Provided passage:
################
Thread: Show that sech integral is equal to pi/2

1. Show that sech integral is equal to pi/2

I'm wondering if anyone has any advice on where to even start for proving this:

$\displaystyle \int_0^{\infty} sech(x) dx = \frac{\pi}{2}$

2. It is asked to prove that $\displaystyle \int_0^\infty {\frac{2} {{e^x + e^{ - x} }}\,dx} = \frac{\pi } {2}.$

And this does not take much time, 'cause it's a hidden arctangent, so

$\displaystyle \int_0^\infty {\frac{2} {{e^x + e^{ - x} }}\,dx} = 2\int_0^\infty {\frac{{e^x }} {{e^{2x} + 1}}\,dx} = 2 \cdot \arctan e^x \Big|_0^\infty = \frac{\pi } {2}.$

3. Thanks a lot! I'll try something similar to that for sech^2 and see what I get.

But why isn't that -pi/2? I mean isn't $\displaystyle \arctan e^x \big|^{\infty}_0 = - \frac{\pi}{4}$

4. No, be careful:

$\displaystyle \arctan \infty - \arctan 1 = \frac{\pi } {2} - \frac{\pi } {4} = \frac{\pi } {4}.$

5. Ok so my second question was:

$\displaystyle \int_0^{\infty} sech^2 (x) dx$

So I did:

$\displaystyle \int_0^{\infty} sech^2 (x) dx = tanh(x) \Big|^{\infty}_0 = \frac{sech(x)}{cosh(x)} \Big|^{\infty}_0$

$\displaystyle = \frac{e^x - e^{-x}}{e^x + e^{-x}} \Big|^{\infty}_0 = \frac{O(e^x)}{O(e^x)} - \frac{1 - 1}{1 + 1} = 1 - \tfrac{0}{2} = 1$

Does that look good?

6. Ok I've hit a brick wall with this one:

$\displaystyle I_n = \int_0^{\infty} sech^n (x) dx$

Show that:

$\displaystyle I_n = \frac{n-2}{n-1} I_{n-2}$

I'd just like a hint in the right direction.
################
Questions on the material:
[A] Answer the following about the sech integral thread:
(i) According to the second post, what kind of function is hidden in the integral of 2/(e^x + e^(-x))?
(ii) What value does the fourth post give for arctan ∞ − arctan 1?
(iii) What relation is the reader asked to show for I_n in the sixth post?
[B] Switch "second question" to "follow-up question" in the sech integral thread, reproducing the part starting at "5. Ok so my" and ending at "that look good?".

Stored data
################
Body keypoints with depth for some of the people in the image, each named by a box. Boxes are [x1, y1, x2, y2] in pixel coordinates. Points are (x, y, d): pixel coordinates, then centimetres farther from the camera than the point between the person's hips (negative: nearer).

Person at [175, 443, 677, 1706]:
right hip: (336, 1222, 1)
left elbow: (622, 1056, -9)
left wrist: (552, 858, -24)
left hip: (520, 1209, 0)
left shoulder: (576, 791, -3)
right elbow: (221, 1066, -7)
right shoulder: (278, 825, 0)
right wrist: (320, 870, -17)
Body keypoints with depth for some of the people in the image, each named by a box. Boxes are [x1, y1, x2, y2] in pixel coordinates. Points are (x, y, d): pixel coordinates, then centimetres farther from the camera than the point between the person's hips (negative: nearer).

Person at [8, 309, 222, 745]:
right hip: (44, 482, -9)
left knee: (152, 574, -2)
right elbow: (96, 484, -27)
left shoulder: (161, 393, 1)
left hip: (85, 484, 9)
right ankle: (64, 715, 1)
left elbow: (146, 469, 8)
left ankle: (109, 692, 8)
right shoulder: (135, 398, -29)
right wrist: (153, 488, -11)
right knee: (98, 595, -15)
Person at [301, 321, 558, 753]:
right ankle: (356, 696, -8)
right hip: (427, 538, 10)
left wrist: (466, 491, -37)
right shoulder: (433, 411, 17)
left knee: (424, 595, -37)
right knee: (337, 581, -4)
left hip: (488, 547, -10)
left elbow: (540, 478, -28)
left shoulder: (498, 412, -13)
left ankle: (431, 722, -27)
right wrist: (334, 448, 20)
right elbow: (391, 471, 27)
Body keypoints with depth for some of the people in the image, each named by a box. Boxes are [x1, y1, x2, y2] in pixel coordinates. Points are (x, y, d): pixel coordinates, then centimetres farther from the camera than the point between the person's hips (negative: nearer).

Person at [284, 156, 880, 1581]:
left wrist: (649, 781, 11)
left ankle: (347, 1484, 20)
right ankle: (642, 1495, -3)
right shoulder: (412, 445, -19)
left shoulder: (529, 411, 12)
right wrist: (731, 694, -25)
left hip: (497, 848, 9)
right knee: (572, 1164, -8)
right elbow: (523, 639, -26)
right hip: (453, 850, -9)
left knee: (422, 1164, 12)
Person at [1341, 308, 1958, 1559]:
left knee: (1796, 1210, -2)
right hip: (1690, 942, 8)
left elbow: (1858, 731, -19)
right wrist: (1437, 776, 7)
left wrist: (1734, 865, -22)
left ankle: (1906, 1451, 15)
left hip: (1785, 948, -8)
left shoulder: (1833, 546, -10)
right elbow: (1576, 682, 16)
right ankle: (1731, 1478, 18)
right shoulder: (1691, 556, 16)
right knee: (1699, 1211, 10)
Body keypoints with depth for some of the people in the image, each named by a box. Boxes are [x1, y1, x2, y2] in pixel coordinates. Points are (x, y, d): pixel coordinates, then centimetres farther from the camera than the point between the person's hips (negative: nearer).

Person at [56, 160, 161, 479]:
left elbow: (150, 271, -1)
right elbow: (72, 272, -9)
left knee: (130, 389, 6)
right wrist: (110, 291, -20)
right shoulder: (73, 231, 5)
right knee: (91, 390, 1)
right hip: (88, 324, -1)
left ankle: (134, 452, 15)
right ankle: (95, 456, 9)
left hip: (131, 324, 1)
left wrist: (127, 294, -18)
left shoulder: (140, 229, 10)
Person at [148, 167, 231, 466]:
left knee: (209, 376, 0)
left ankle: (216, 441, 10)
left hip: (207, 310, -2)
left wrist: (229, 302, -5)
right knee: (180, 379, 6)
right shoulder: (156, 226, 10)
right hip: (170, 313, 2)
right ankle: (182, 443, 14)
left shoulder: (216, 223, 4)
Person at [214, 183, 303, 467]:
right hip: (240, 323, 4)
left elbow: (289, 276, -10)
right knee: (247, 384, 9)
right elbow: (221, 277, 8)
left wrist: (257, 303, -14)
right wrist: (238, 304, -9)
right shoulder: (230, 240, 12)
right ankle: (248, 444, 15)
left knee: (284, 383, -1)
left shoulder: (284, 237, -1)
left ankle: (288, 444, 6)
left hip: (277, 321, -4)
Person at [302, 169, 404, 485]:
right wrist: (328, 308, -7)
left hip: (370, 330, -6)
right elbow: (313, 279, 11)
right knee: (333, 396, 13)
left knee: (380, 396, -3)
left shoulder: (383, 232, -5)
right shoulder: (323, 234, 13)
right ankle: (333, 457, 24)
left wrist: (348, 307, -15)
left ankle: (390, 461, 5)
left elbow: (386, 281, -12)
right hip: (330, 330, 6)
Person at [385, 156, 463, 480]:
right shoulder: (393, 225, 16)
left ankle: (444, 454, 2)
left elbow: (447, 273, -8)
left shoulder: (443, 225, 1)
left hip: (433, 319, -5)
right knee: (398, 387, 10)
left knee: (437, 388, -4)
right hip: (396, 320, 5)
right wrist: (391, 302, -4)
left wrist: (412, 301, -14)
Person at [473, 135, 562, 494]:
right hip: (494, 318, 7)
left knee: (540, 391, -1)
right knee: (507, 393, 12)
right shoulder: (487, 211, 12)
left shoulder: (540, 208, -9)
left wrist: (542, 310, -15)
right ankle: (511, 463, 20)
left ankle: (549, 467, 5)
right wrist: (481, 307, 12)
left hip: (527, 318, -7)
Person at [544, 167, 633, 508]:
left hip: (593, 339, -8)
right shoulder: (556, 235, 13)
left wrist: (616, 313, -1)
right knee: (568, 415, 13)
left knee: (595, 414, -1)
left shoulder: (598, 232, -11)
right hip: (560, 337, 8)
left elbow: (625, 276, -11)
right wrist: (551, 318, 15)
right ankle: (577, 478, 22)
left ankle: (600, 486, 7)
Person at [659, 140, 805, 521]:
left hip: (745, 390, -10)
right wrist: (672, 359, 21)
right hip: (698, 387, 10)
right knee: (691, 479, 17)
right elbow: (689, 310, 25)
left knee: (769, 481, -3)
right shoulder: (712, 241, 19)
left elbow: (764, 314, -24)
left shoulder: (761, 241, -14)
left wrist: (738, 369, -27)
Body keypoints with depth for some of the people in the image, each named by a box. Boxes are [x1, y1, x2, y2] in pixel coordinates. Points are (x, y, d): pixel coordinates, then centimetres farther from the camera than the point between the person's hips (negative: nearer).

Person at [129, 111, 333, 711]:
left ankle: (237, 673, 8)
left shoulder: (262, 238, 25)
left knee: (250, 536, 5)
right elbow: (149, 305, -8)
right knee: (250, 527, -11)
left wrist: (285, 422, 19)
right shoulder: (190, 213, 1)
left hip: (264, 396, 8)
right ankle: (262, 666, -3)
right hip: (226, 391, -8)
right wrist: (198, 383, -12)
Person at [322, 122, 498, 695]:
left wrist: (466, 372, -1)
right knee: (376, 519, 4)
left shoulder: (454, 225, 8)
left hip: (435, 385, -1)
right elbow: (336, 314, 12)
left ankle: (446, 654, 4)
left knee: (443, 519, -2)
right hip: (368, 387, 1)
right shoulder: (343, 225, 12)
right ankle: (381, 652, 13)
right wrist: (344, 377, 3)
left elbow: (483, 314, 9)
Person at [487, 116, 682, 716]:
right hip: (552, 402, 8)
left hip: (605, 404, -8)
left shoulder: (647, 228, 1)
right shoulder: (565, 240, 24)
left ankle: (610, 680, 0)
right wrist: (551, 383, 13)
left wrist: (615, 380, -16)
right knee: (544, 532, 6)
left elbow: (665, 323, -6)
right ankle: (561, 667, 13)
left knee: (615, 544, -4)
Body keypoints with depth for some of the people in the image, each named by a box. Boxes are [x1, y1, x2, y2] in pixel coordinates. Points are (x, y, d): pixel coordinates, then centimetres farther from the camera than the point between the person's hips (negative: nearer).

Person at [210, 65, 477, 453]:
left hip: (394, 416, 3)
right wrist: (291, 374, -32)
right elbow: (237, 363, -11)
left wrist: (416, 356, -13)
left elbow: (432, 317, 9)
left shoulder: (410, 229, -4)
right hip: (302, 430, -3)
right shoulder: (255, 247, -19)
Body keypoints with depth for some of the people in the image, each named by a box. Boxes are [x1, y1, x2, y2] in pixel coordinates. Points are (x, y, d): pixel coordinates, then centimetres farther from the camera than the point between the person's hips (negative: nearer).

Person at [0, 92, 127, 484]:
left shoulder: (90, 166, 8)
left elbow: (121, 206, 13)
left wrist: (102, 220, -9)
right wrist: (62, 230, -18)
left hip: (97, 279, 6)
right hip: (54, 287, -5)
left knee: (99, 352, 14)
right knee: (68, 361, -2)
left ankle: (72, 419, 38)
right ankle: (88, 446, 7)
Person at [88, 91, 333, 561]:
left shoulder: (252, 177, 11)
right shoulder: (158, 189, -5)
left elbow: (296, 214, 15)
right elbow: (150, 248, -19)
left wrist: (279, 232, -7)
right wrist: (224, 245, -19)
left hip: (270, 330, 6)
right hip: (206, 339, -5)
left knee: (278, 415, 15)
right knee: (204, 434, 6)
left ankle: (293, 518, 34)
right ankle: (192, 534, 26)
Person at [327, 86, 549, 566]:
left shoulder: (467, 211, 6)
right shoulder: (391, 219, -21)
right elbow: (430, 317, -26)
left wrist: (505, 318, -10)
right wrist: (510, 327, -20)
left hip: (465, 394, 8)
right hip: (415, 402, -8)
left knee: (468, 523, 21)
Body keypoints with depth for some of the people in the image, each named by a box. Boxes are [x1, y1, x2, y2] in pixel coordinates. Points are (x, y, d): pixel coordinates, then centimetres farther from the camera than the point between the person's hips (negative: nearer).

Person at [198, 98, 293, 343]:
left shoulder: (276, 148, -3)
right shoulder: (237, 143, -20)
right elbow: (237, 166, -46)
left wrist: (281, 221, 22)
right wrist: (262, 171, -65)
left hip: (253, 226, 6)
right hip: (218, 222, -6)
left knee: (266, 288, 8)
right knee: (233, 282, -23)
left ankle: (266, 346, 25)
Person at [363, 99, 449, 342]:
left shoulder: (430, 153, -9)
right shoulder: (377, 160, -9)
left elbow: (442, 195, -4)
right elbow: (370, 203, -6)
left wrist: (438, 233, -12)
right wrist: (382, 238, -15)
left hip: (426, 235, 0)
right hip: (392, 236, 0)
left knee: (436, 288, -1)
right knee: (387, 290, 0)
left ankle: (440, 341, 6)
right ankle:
################
Answers by item number:
[A]
(i) An arctangent.
(ii) π/4.
(iii) I_n = ((n−2)/(n−1)) I_(n−2).

[B]
5. Ok so my follow-up question was:

$\displaystyle \int_0^{\infty} sech^2 (x) dx$

So I did:

$\displaystyle \int_0^{\infty} sech^2 (x) dx = tanh(x) \Big|^{\infty}_0 = \frac{sech(x)}{cosh(x)} \Big|^{\infty}_0$

$\displaystyle = \frac{e^x - e^{-x}}{e^x + e^{-x}} \Big|^{\infty}_0 = \frac{O(e^x)}{O(e^x)} - \frac{1 - 1}{1 + 1} = 1 - \tfrac{0}{2} = 1$

Does that look good?